In Utah, the plaintiff must show that exposure puts them at risk of developing a "serious disease, illness or injury" but not that there was significant exposure or a significantly increased risk. In Missouri, there is not a list of elements, but the court allowed a claim when a plaintiff has a "significantly increased risk of contracting a particular disease relative to what would be the case in the absence of exposure."
And in New York, courts are all over the map in whether or not they recognize medical monitoring claims.
In a class action case ruling involving the National Hockey League Players’ Concussion Injury Litigation, the U.S. District Court of Minnesota reviewed medical monitoring common law throughout the country. The plaintiffs had sought to group together 28 jurisdictions that they claim allow medical monitoring.
"Plaintiffs’ grouping theory cannot be used to sidestep the widespread divergence among the states in the requirements for medical monitoring," Judge Susan Richard Nelson writes.
In her conclusion, Nelson cites "widespread differences in the applicable state laws governing medical monitoring" as a reason not to grant class certification to the plaintiffs.
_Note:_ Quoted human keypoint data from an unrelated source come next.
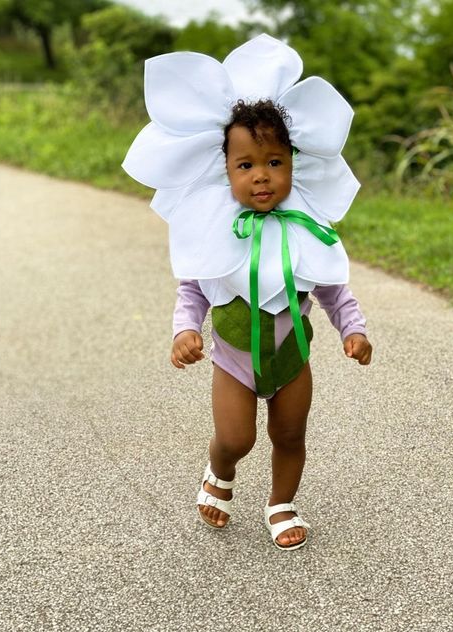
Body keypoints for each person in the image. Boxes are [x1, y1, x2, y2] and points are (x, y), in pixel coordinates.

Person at [122, 34, 373, 550]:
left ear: (293, 162)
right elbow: (193, 285)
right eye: (246, 166)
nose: (262, 176)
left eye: (274, 162)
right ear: (225, 169)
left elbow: (331, 285)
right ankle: (220, 470)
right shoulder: (213, 226)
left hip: (293, 356)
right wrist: (184, 330)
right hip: (233, 359)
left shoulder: (307, 225)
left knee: (289, 435)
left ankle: (281, 502)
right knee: (238, 437)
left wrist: (354, 329)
Rep. Heidi Scheuermann said: "They understand the importance (of medical monitoring). It’s clear, though, that they want to do it in a way that is consistent with other states and S.37 just isn’t."
It's true that Vermont would be the first state in the country to actually put a right to medical monitoring in state statute.
Vermont would not be alone in allowing for medical monitoring ahead of a disease. Sixteen states have allowed for medical monitoring claims, while 13 state have rejected those claims. Some courts lay out more stringent criteria for medical monitoring tests, based on significance of exposure, extent of increased risk and seriousness of latent disease.
However, not all courts include those qualifiers in their tests for medical monitoring. S.37 also sets limits on what types of businesses could be sued for medical monitoring in a way that other courts have not done. And a judge in a Vermont federal court has issued a preliminary ruling that could set an arguably less strict threshold for medical monitoring claims than S.37.